Él estaba esperando en la playa. Aquel lugar le era familiar, ya que iba seguido con sus amigos, y había ido desde chico con su mamá y su hermana. Eran las dos, y ellos habían quedado en encontrarse una y media. En un caso así, él ya hubiese estado enojado, pero con ella no podía. No sabía porqué extraña razón/fuerza, pero no podía. Dos y diez. Dos y cuarto. Dos y veinte. Dos y media. Y no llegaba. ¿Le habrá pasado algo?- se preguntaba-O a lo mejor, simplemente, no quería salir conmigo, y no supo como decirlo en el momento...- En eso vió como llegaba corriendo una chica de pelo marrón, tez blanca y sonrisa de lado a lado. Era ella. Sin dudas, era ella. "Lamento la demora"-dijo-"me pasó de todo en el camino: me encontré con mi mejor amiga, me pidió que la acompañara hasta la esquina, donde pasó un coche y me embarró. Luego me topé con un embotellamiento, y cuando estaba llegando, ví una familia de pajaritos a los que se le había roto el nido. Sé que suena poco creible, pero es cierto". De parte de él, recibió solamente una sonrisa. Ella no sabía si esa sonrisa era algo bueno o malo, pero de todas formas la tranquilizó. Él no dudó un segundo y la abrazó con todas sus fuerzas. La sentía suya. Suya y de nadie más. El amor crecía poco a poco, dentro de cada uno de ellos.
Caminaron debajo del sol, durante dos horas, como dos enamorados a los que no les importaba el mundo. Decidieron sentarse en unas rocas, y descansar sus pies. Él dijo: "¿No te parece un poco extraña esta situación? Quiero decir; hace apenas un día que nos conocemos, y ya nos sabemos toda la vida del otro, y, por lo menos de mi parte debo admitir que no deseo separarme de vos ni un segundo". Ella pensaba lo mismo, y tampoco sentía deseos de separarse de el ni un segundo, pero su timidez le impedía confesarlo. Le respondió con una sonrisa, que el entendió perfectamente. Disfrutaron del hermoso paisaje hasta que se hicieron las seis, y decidieron volver, porque el frío volvía a invadir la preciosa Londres, y además no querían que sus padres se enojaran. Antes de partir de la playa, Dougie la miró firmemente a sus ojos, procurando ver si en ellos descansaban los mismo sentimientos que en sus propios ojos. Y sí, definitivamente, allí estaban. Ese amor que poco a poco nacía era correspondido.
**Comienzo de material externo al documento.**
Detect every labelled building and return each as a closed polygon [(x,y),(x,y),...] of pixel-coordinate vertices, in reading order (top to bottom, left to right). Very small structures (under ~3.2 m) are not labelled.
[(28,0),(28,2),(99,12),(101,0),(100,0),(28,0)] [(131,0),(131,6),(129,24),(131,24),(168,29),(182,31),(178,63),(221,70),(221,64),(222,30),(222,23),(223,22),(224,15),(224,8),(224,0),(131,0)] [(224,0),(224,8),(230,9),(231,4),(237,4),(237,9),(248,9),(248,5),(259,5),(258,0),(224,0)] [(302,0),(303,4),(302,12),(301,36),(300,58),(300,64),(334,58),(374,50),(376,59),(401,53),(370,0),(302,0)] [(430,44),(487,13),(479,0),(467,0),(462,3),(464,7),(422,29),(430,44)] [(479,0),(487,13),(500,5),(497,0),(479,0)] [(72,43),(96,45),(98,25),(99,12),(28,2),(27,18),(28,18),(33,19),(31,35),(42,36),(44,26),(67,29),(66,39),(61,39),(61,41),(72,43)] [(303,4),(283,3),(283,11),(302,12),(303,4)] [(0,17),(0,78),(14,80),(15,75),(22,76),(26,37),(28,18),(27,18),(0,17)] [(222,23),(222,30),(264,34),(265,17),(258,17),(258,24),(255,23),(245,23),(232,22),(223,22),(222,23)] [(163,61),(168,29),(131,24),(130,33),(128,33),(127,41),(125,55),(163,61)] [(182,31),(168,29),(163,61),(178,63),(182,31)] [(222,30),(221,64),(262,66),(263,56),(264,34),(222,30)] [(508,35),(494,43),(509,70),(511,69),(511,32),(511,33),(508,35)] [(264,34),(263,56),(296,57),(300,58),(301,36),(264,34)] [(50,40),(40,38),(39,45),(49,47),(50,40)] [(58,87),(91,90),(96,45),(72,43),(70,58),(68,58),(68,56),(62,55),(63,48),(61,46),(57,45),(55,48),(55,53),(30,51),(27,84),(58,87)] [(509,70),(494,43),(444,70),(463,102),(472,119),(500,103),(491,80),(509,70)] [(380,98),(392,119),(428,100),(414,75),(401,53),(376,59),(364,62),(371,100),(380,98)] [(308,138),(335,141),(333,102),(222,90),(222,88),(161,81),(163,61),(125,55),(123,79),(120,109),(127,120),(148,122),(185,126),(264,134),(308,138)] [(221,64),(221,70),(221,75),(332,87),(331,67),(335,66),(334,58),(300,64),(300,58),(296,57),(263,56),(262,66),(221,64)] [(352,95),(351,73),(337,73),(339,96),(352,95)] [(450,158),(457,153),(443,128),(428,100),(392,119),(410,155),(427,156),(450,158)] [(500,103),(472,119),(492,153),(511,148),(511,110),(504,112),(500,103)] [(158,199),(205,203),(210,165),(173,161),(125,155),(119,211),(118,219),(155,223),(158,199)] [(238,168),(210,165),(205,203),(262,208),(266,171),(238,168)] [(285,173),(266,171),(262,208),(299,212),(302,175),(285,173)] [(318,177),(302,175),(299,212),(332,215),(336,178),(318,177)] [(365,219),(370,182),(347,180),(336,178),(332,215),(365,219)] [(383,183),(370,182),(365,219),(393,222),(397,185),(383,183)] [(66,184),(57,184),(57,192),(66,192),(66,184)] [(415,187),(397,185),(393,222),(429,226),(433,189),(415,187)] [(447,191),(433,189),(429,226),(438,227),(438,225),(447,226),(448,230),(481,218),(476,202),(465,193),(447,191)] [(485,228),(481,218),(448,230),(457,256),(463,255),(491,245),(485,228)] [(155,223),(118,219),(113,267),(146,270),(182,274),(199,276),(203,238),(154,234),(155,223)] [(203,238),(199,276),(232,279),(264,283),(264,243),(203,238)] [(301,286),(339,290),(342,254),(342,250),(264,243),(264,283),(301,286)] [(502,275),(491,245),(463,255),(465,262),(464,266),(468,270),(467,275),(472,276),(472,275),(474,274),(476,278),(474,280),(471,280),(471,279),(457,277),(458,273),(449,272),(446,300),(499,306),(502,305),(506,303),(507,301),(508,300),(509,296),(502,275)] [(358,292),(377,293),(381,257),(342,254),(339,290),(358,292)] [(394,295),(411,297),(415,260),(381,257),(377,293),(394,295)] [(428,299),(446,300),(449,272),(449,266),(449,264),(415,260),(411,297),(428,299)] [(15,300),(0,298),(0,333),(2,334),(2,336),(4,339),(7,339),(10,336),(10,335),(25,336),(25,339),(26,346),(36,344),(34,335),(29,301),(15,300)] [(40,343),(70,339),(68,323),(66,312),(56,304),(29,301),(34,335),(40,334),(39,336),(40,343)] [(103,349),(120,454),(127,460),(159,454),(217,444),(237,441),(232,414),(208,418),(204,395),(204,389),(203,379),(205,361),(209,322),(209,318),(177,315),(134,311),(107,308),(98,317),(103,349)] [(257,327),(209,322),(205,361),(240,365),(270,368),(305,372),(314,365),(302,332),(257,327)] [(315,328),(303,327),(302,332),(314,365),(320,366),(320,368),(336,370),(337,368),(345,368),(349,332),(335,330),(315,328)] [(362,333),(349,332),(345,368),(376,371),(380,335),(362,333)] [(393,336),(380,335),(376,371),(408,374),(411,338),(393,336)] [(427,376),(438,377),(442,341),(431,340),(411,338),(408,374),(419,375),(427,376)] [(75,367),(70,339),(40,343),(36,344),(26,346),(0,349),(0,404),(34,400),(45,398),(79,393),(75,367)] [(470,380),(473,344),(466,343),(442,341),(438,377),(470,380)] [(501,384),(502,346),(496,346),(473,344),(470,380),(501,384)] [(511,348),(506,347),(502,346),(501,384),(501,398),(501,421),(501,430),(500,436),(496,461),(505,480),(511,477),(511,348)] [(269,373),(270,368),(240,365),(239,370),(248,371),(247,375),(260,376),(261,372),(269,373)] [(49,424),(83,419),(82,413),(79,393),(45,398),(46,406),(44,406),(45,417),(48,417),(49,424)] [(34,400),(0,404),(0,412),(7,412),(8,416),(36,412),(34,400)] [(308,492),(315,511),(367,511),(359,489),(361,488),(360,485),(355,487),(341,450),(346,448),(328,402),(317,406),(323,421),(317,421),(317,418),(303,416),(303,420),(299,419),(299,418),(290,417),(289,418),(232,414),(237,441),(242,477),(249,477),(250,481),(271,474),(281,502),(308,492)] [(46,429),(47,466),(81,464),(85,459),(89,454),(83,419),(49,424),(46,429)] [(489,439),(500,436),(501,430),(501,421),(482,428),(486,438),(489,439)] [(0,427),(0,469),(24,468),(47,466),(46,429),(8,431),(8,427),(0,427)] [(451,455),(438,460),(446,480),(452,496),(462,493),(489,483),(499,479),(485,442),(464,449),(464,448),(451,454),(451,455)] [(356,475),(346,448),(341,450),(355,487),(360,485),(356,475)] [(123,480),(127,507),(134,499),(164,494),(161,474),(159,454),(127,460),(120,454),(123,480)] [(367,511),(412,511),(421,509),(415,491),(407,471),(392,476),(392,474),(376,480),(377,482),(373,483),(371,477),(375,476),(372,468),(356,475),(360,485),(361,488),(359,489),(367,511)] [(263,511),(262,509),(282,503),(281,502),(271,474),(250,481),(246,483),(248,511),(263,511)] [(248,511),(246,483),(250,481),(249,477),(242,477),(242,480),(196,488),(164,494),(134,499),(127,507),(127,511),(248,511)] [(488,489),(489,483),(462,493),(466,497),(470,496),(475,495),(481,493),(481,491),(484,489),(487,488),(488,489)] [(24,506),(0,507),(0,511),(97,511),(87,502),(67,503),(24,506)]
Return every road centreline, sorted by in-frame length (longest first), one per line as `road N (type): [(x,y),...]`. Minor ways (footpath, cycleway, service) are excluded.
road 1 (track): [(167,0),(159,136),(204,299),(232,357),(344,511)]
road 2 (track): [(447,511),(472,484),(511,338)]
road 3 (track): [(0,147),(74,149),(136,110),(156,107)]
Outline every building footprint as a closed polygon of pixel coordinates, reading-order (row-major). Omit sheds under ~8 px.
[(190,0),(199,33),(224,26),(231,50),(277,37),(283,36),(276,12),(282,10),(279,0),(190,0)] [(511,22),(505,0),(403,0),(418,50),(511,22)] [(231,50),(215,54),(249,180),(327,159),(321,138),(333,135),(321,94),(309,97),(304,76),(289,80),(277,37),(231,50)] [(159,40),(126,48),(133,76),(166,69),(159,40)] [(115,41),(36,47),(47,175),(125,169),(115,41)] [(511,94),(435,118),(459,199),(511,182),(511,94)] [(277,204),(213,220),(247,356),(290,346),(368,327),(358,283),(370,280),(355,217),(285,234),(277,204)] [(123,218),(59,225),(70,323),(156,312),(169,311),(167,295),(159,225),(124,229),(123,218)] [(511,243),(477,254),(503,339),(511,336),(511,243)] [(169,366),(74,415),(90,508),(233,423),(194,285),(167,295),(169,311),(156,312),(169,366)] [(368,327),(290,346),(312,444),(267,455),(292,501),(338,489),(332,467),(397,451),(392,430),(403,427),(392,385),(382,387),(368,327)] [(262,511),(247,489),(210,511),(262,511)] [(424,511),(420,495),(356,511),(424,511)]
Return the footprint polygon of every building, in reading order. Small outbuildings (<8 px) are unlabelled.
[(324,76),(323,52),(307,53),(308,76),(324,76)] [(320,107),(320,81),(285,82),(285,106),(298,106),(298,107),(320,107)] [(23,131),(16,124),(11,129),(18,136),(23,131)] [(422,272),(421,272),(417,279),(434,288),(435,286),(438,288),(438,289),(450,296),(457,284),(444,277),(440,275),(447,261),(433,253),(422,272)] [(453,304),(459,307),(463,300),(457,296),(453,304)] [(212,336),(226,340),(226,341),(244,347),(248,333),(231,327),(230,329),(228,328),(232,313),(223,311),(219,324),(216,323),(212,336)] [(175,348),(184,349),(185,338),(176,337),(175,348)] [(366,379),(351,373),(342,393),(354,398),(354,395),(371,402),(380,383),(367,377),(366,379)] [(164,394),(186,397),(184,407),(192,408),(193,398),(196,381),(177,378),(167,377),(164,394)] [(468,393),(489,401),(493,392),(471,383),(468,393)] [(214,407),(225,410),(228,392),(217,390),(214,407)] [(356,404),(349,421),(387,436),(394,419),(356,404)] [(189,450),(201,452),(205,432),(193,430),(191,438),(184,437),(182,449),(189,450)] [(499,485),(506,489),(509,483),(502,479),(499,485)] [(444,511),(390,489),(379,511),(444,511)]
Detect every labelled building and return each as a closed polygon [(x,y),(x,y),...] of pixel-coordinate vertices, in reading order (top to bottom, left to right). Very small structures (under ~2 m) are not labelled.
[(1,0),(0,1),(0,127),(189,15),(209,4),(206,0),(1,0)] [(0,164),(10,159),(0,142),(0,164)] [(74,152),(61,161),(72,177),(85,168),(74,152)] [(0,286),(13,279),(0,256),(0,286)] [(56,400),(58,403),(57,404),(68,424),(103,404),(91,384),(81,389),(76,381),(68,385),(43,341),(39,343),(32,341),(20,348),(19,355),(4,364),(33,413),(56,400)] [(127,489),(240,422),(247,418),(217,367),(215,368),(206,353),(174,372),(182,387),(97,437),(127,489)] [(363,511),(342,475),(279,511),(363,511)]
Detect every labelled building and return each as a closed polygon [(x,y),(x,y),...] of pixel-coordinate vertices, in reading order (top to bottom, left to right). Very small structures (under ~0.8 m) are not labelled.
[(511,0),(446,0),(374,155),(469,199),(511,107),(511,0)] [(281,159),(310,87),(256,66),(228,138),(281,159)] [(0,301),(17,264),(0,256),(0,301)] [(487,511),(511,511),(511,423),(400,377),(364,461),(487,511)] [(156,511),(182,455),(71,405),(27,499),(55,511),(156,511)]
Con el mar de fondo, el sol en pleno ocaso y la suave y blanca arena, sus labios se juntaron para conformar el beso más lindo y cálido de sus vidas. Luego de ese suceso, sus vidas no iban a ser igual.
Llegaron a la puerta de la casa de Aldana, donde se despidieron con otro cálido beso, y prometieron hablarse otra vez. Dougie volvió todo el camino hacia su casa, pensando en el espléndido día que había pasado caminando bajo el sol, y el hermoso broche de oro que había sido ese beso.